Au MET, rencontre avec Manjari Sharma et Irina Rozovsky

04.03.2020

Au MET, rencontre avec Manjari Sharma et Irina Rozovsky

 

 

To See Your Face, c’est la « fusion de l’art et la vie ». To See Your Face, c’est la rencontre virtuelle de deux photographes, de deux femmes et de deux vies qui se préparent. 

En 2017, Manjari Sharma et Irina Rozovksy se rencontrent virtuellement à l’occasion du projet “Talking Pictures: Camera-Phone Conversations Between Artists” organisé par le Metropolitan Museum of Art de New York (MET). Le projet commissionne un groupe d’artistes et leur demande de trouver un partenaire avec lequel établir un dialogue photographique via une conversation téléphonique. Aucun message, aucune légende, aucune justification ne sont ajoutées aux photos. Entre les artistes, les images se répondent dans un seul dialogue visuel. Les photographes questionnent et ouvrent un débat sur nos nouveaux moyens de communications. Dans leur conversation visuelle et virtuelle, Irina Rozovzky et Manjari Sharma nous parlent de notre usage des nouvelles technologies et de la construction de nos identités par la photo.

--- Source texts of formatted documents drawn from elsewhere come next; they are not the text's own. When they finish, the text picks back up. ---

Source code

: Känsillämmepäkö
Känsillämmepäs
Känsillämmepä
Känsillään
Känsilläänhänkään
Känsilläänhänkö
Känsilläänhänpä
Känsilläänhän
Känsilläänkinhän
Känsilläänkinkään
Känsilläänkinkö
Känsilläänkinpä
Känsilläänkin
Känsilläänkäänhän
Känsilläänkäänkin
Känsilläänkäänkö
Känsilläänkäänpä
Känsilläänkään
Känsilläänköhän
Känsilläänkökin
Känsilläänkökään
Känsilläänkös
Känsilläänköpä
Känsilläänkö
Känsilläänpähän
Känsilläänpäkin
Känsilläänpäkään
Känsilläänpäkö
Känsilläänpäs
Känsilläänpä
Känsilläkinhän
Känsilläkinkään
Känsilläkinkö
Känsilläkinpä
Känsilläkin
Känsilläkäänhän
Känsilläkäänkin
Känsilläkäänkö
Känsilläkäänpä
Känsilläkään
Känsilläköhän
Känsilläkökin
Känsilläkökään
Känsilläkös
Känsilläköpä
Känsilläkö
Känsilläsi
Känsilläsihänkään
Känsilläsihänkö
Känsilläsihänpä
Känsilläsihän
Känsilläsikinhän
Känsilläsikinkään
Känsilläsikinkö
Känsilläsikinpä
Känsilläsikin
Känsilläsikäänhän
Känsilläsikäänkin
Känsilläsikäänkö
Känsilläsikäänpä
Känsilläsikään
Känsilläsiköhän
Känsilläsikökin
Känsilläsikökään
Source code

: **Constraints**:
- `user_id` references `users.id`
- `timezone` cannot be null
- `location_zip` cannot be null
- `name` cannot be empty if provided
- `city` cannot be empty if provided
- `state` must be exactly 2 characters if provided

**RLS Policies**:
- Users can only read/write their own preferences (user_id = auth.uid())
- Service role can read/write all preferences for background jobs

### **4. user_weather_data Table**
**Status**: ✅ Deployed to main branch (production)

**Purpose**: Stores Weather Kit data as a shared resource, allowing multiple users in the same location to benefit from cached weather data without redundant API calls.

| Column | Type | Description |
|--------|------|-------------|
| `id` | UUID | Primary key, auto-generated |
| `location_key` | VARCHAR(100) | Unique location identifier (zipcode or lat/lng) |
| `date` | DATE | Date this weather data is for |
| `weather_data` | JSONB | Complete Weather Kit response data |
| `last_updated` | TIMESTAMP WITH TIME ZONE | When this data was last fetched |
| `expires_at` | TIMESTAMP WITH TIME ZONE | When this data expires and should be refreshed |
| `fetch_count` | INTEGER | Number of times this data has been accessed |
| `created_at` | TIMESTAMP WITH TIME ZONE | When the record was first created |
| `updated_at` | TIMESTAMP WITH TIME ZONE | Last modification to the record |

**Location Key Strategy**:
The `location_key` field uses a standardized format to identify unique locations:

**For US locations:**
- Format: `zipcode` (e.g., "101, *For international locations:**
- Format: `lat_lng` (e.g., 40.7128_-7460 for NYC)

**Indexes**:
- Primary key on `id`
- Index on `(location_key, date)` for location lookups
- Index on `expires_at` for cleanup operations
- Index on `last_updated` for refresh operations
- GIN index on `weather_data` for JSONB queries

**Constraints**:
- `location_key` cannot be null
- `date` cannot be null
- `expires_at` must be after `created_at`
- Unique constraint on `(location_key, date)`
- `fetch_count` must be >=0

Lorsqu’elles apprennent leurs grossesses au début du projet, les autoportraits/selfies des deux femmes se mettent à documenter leurs corps en mouvement, leurs ventres qui gonflent, les vies qu’elles se préparent à donner. Le dialogue fusionne la simplicité et la régularité du quotidien à l’extraordinaire de la grossesse. Une profonde intimité émane de leur discussion. Leurs photographies nous rappellent que la virtualité de nos échanges, nos amitiés, nos relations, n’exclue pas que nous livrons notre intimité et que nous recevons celle de l’autre. Ici, ce sont deux expériences, celles de deux femmes photographes, qui prennent sens ensemble au travers d’un échange virtuel riche et intime.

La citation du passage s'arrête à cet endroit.